Something a bit unusual is going on in Finland.
We have a state church. Two, actually—the Evangelical Lutheran one and the Orthodox one. About 80% of the population are members of the Lutheran one. That makes it something of a Ministry of Ritual rather than your typical religious organization. The main practical implication of that status is taxation—the church's income comes from the church tax, which is deducted automatically from the paychecks of all members, along with income tax. Companies also pay the church tax, even if no Christians are involved with them.
Finnish society is rather secularized. Most Finns have pretty vague ideas about God, probably falling pretty near the apatheist position, if they ever really bother to think about it. They're only church members out of habit and tradition; getting baptized, confirmed, married in church, and buried with Christian ritual is the default option. Finland is also fairly liberal socially; about 20 years behind Sweden, for sure, but the general ethos is pretty permissive.
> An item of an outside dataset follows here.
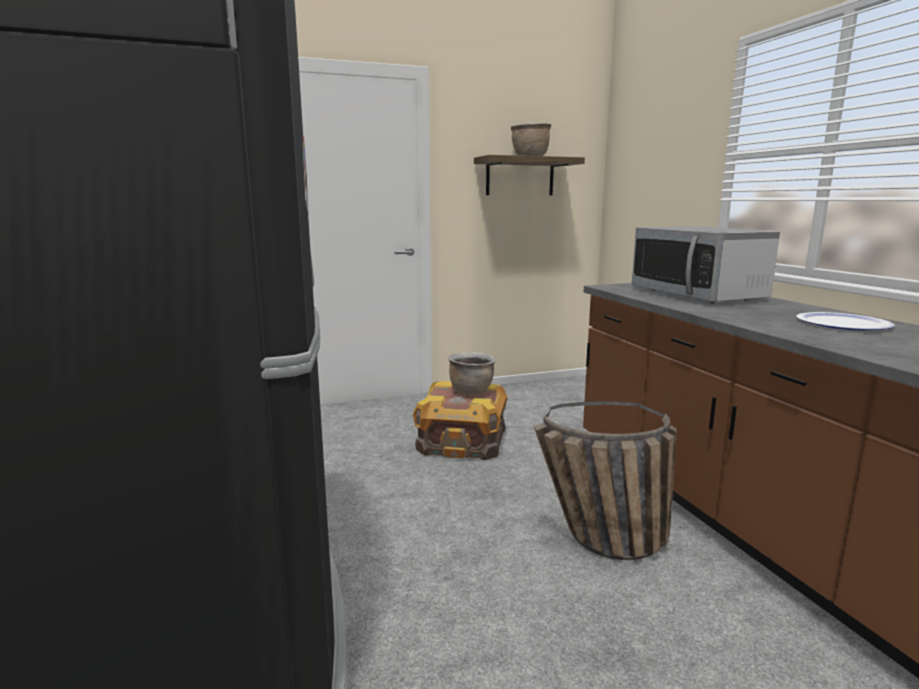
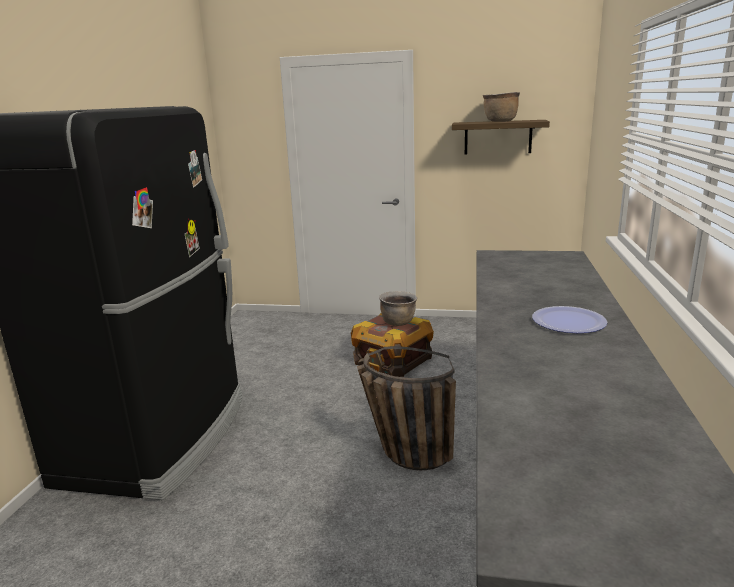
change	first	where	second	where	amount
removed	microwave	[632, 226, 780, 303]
Now, the church is a good deal more conservative than most of its members. The reason for this is that most nominally Christian Finns just don't care. In particular, they don't care enough to vote in parish elections. Those who do care, are practicing Christians—people who have thought about their beliefs; for whom being Lutheran is something that really matters. Only about half of them are socially liberal. That means that about half the Finnish clergy is socially conservative, with the most conservative ones being positively Paleolithic. The church as an institution is split just about exactly down the middle about issues like gay rights or ordination for women.
Recently, there was a panel discussion on TV. It was called Homo Night. It was a debate ostensibly about gay marriage, which is currently sitting in parliament as proposed legislation. The conservative Christians stole the show. One Päivi Räsänen, the chairperson of the Christian Democrat political party—it's a fringe party, nothing like the German juggernaut with the same name—made it known that homosexuality is un-Biblical, gays can be healed to become heterosexual, and Jesus wants to forgive their sins as long as they stop doing that abominable thing they like to do. Naturally, she added that some of her best friends are gay, and she doesn't have anything against gays at all (as long as they stay celibate and don't shack up together or try to raise any children or stuff).
The upshot was that in the following few days, about 30,000 people have quit the church—about a year's worth in the usual course of things—via a website that makes it easy as one-two-three. That's going to cost the church more than six million euros a year in lost taxes. Small potatoes, perhaps, considering that total revenue last year was about 850 million euros, and they're really flush with cash and have enormous assets in land and buildings. But still.
I've been a bit surprised at that wave of people quitting the church, because there was really nothing new with that Homo Night—everybody knew what the conservatives think, and that Päivi Räsänen has gays on the brain. It'll probably peter out soon enough. However, I think it is indicative of a deeper shift in attitudes, and one that could signal the beginning of the end for the Finnish state church.
Until now, membership has been assumed by default; not being a member is something of a statement. Given the large numbers of very lukewarm members, this position could easily flip. If you're paying a few hundred euros a year to a church that you don't identify with much, and that represents values opposed to those you do identify with, why the hell would you even want to stay a member? That would mean that instead of tens of thousands, hundreds of thousands or even millions could leave. If I had to take a wild guess, I'd estimate that only maybe 20% of Finns are actual practicing, strongly identifying Lutherans. Now church membership is about 4,000,000. That could easily drop to 1,000,000. That's no longer all that representative.
As a state institution, the church is obliged to follow the general mores of society. It can't stake out a position that's much more conservative (or liberal, either) than public opinion. On the other hand, it can't not take a stand on things like gay rights either. The divide can't be papered over for ever.
I'm not particularly bothered about having a state church as such, if it represents the general social mores. A million-strong but staunchly reactionary church could be a far more problematic element in society than our Ministry of Ritual. I am not a member of the Finnish Evangelical Lutheran church. However, as long as it retains its status as a state church, its doings are my business too, and I do not approve of the church's kowtowing to its most reactionary elements on gay rights. It is a matter of justice, not some obscure point of theology that can be swept under the rug. Hell, it's far more important than the matter of ordination for women, which is also still a contentious issue.
It will be interesting to see how this will play out. I do have the feeling that some kind of Rubicon has been crossed, and there won't be any going back to the times before Homo Night.
Odd coincidence. I just finished this post yesterday and scheduled it for this morning, and noticed that there's a Twitter meme going on today: "End anti-LGBT bullying: make your profile pic purple and wear purple for #SpiritDay." I don't have anything purple to wear, but I did change my pic. I'm getting really tired of this particular bullshit. Get over it already, homophobes. I did, and it didn't turn me gay.